Closed Bug 1786640 Opened 2 years ago Closed 2 years ago

Investigation for failure on Android Fission builds: /webdriver/tests/element_click/navigate.py | test_link_from_nested_context_with_target[_top] - webdriver.error.UnknownErrorException: unknown error (500): InactiveActor: Actor is no longer active

Categories

(Testing :: geckodriver, defect, P1)

Unspecified
Android
defect
Points:
1

Tracking

(firefox106 affected)

RESOLVED FIXED
Tracking Status
firefox106 --- affected

People

(Reporter: intermittent-bug-filer, Assigned: jdescottes)

References

(Blocks 1 open bug)

Details

(Whiteboard: [webdriver:m6][fission:android:m2])

Attachments

(1 obsolete file)

Filed by: istorozhko [at] mozilla.com
Parsed log: https://treeherder.mozilla.org/logviewer?job_id=387806546&repo=try
Full log: https://firefox-ci-tc.services.mozilla.com/api/queue/v1/task/UM5JCZ5oTnOpQIDzteY_TQ/runs/0/artifacts/public/logs/live_backing.log


Here is the link to the try push: https://treeherder.mozilla.org/jobs?repo=try&revision=912cffe26463c17323a7b00ac5c07ceff88409a7

This bug blocks Fission on Android. The tests were run on Fission with `isolateNothing` strategy (so when debugging locally or making new try pushes, please add `pref("fission.webContentIsolationStrategy", 0);` line to the `geckoview-prefs.js`)
Blocks: 1714654
No longer blocks: fission-tests
OS: Unspecified → Android
Summary: Failure on Fission builds: /webdriver/tests/element_click/navigate.py | test_link_from_nested_context_with_target[_top] - webdriver.error.UnknownErrorException: unknown error (500): InactiveActor: Actor is no longer active → Failure on Android Fission builds: /webdriver/tests/element_click/navigate.py | test_link_from_nested_context_with_target[_top] - webdriver.error.UnknownErrorException: unknown error (500): InactiveActor: Actor is no longer active
Whiteboard: [fission:android:m2]

The underlying problem here is the following InactiveActor exception that gets raised:

webdriver.error.UnknownErrorException: unknown error (500): InactiveActor: Actor is no longer active

It means that the contentWindow property of the JSWindowActorChild isn't valid.

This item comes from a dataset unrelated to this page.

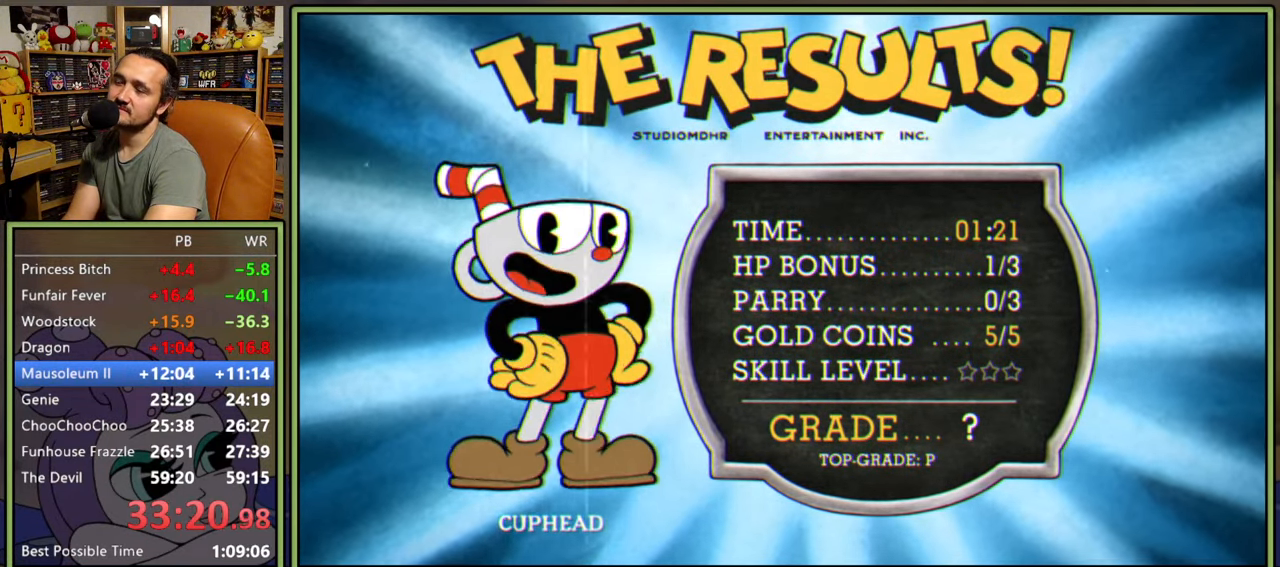
{"buttons": [], "right_stick": "center", "events": [[217, "A", "down"], [333, "A", "up"]]}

There is also the following note in the webidl file:

  /**
   * NOTE: As this returns a window proxy, it may not be currently referencing
   * the document associated with this JSWindowActor. Generally prefer using
   * `document`.
   */

Does it mean someone should better use document.defaultView to get the window of the currently visible document and not contentWindow? It works fine for us on desktop so why could it be broken on Android? Could there be a bug or should we change our implementation?

Olli, do you have a suggestion? Thanks!

Flags: needinfo?(smaug)

Nika might actually remember the setup we have for JSWindowActorChild better.

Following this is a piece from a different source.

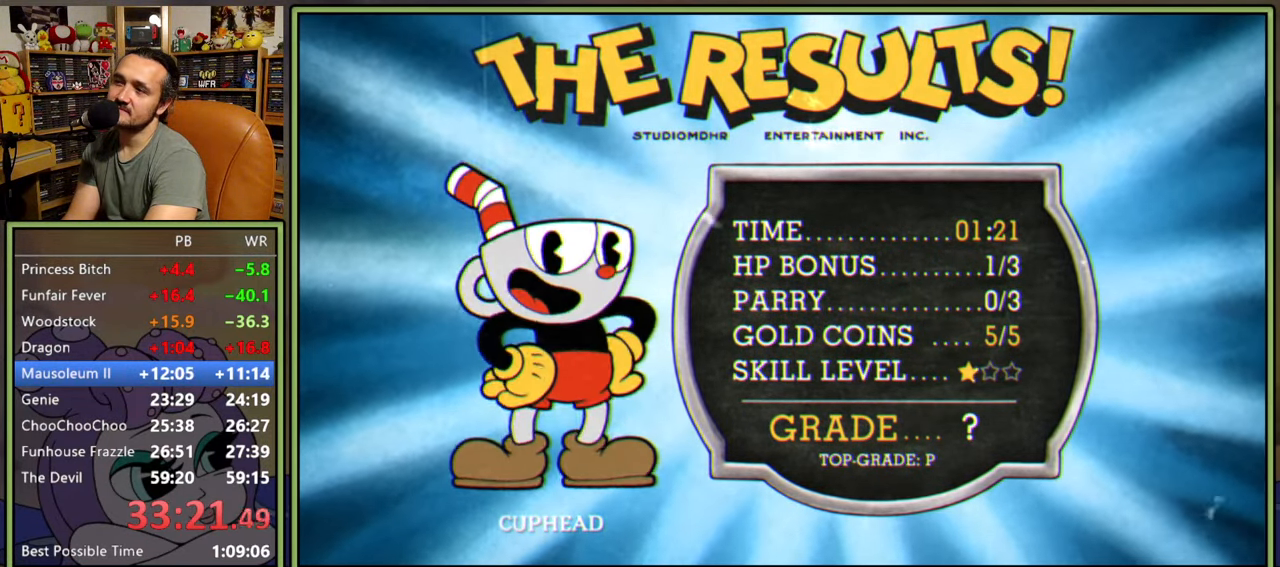
{"buttons": [], "right_stick": "center", "events": [[283, "A", "down"], [400, "A", "up"]]}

Flags: needinfo?(smaug) → needinfo?(nika)

(In reply to Olli Pettay [:smaug][bugs@pettay.fi] from comment #2)

Nika might actually remember the setup we have for JSWindowActorChild better.

Hi Nika, would you mind taking a look at the above comment 1? We would appreciate. Thanks!

Flags: needinfo?(nika)

(In reply to Olli Pettay [:smaug][bugs@pettay.fi] from comment #2)

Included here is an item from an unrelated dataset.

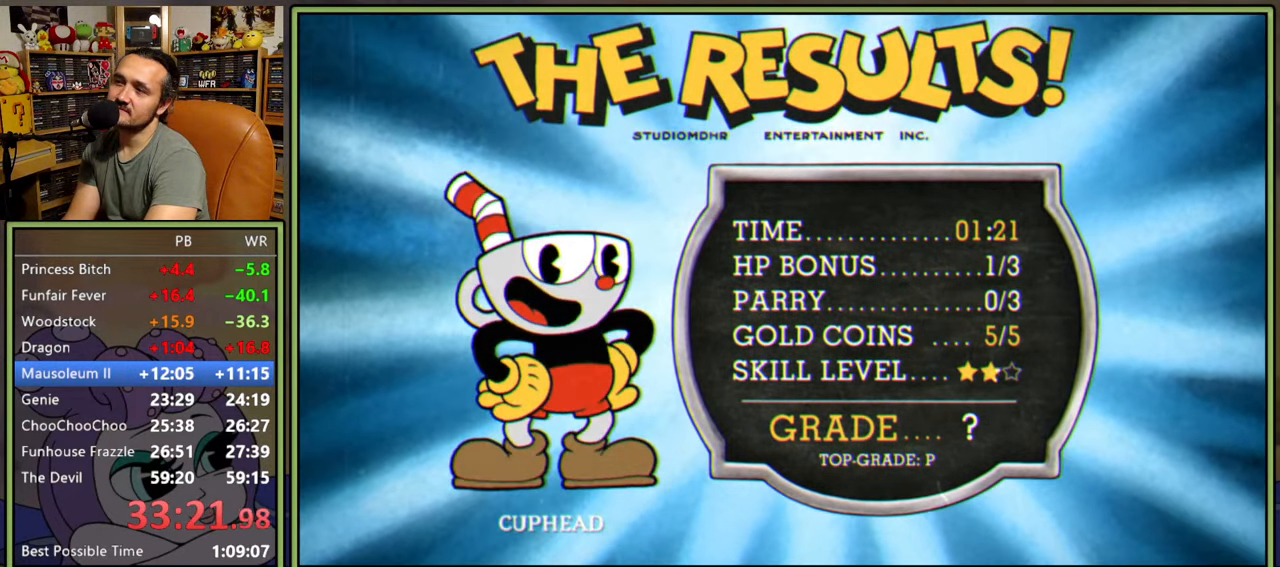
{"buttons": [], "right_stick": "center", "events": [[250, "A", "down"], [367, "A", "up"]]}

Nika might actually remember the setup we have for JSWindowActorChild better.

Nika, in case you have a moment we would appreciate some feedback so we can get this fixed for GeckoView with Fission enabled. Thanks!

Flags: needinfo?(nika)

In general, this error message occurs when the JSWindowActor is not the active window actor within its BrowsingContext. The error is being returned because it would be returning a window proxy to a different window global if it didn't, as the BrowsingContext has navigated.

It looks like there are 2 failures in the log linked in comment 0, but based on comment 1, I'm going to assume you're only looking into the second one which is seeing the exception you mention.

I'm not sure I completely understand why this would be failing as I don't remember the internals of how marionette works very well, but it appears it's failing when trying to look for an element in the document after navigating the root document from a link click. There's a very real chance that this failure is just a pre-existing race-condition in marionette where on desktop we never attempt to poll asking about the link while the navigation is happening, meaning we always poll either before the navigation completes or after it completes, and the timing lines up differently on android?

My current impression is that if marionette wants to be resilient to handling situations where the document under it is navigated while sending commands, it might need to re-try to send the command to the child actor when it gets back an exception telling it that the actor is inactive now, as the child process may discover that is is inactive without the parent actor knowing ahead of time, due to a situation like an initial about:blank document being replaced.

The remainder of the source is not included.